Approved by the BMC and with the support of an MEF grant, Alex Brighton and Richard Tremellen made two fine first ascents in Kyrgyzstan's Djangart region of the Tien Shan.
In common with this year's Anglo-Danish expedition, the two British climbers, both working at Oundle School, were inspired to visit this alpine area after reading the comprehensive report produced by the Anglo-American team that climbed three new peaks here in 2010.
The Djangart region has over a dozen unclimbed peaks above 5,000m and countless others over 4,700m, including the highest, the unnamed Pik 5,318m.
An inability to arrange horses meant that the pair was forced to establish base camp in the Kaichi Valley, before reaching the Djangart Pass that must be crossed to access the main Djangart Valley.
This added at least five hours to each walk-in and would limit the amount of climbing the pair could do. However, on the plus side, fitness improved beyond all expectations.
With the highest peak their main goal, Brighton and Tremellen first climbed Pik 4,783m immediately to the west of 5,318m, hoping to gain good views of a possible line of ascent on the West Face to North Ridge of the higher peak.
The pair climbed a wide couloir on the west flank of Pik 4,561m (without going to its top) to reach the crest of the North Ridge of 4,783m, then followed this south in a fine position, until soft snow forced a bivouac several hundred metres short of the summit.
An hour or two next morning took them over mixed ground and a final corniced crest to the summit, which they christened Pik Emma (AD). They descended a dangerous gully on the West Face.
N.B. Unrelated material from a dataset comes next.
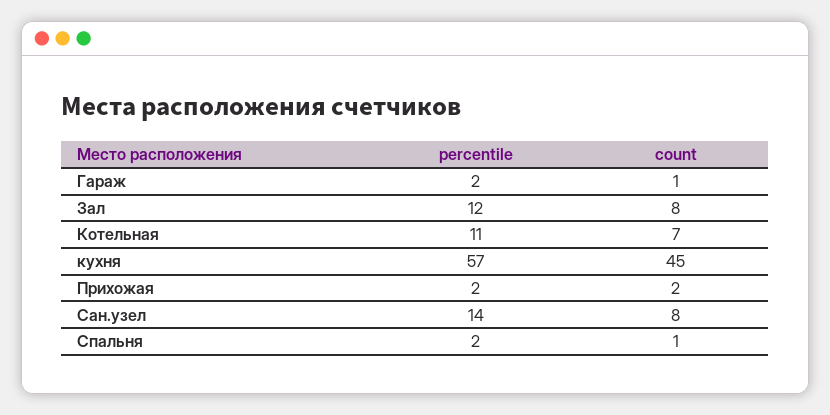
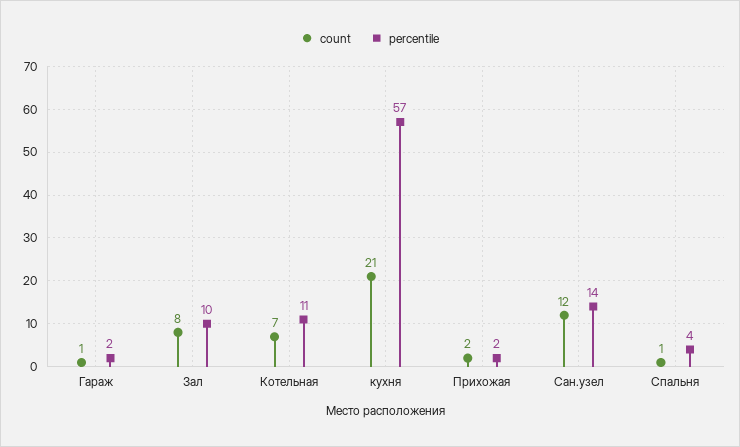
percentile, Зал: 12 -> 10
count, кухня: 45 -> 21
count, Сан.узел: 8 -> 12
percentile, Спальня: 2 -> 4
Closer to base camp lay a striking peak of c4,940m, west of the Djangart. Attempting a one-day push via the South West Couloir and North West Face, the pair met soft snow on the summit structure and were eventually forced to bivouac with no gear at 4,650m.
They'd hoped to complete the ascent next morning but a miserable night-time snow storm forced descent.
A second attempt proved successful. Re-climbing the couloir and its 70m steep (70°) exit traverse, took them to a step of sound rock, which was overcome at UIAA III/IV. The final 200m proved the sting in the tail, difficult mixed terrain at Scottish 5 and 80°.
The peak was name Laetitia, and the route The Phoenix (1,300m: TD), due to it being completed after an initial failure.
In between these two attempts they returned to the Djangart Valley. It took two days to reach the west side of Pik 5,318m via the tortuous moraines of the N1 Glacier. Their bivouac low on the mountain turned into a prolonged session, as a storm moved in and snow fell for 36 hours.
On the fourth day they moved easily up a rock rib to 4,750m before a 60m snow slope separated them from another safe rib. A tentative step onto the snow produced a resounding crack. The avalanche danger was far too great to continue, and, reluctantly, the pair retreated.
In their opinion Pik 5,318m is an achievable objective: the climbing as far as the high point had not been difficult, and it appeared, given good conditions, to be relatively straightforward above.
Early in the trip, the two climbers realised that what they had embarked upon was very different from any mountaineering either had done before. "The unknown presented as much of a challenge as anything we would face on the mountains".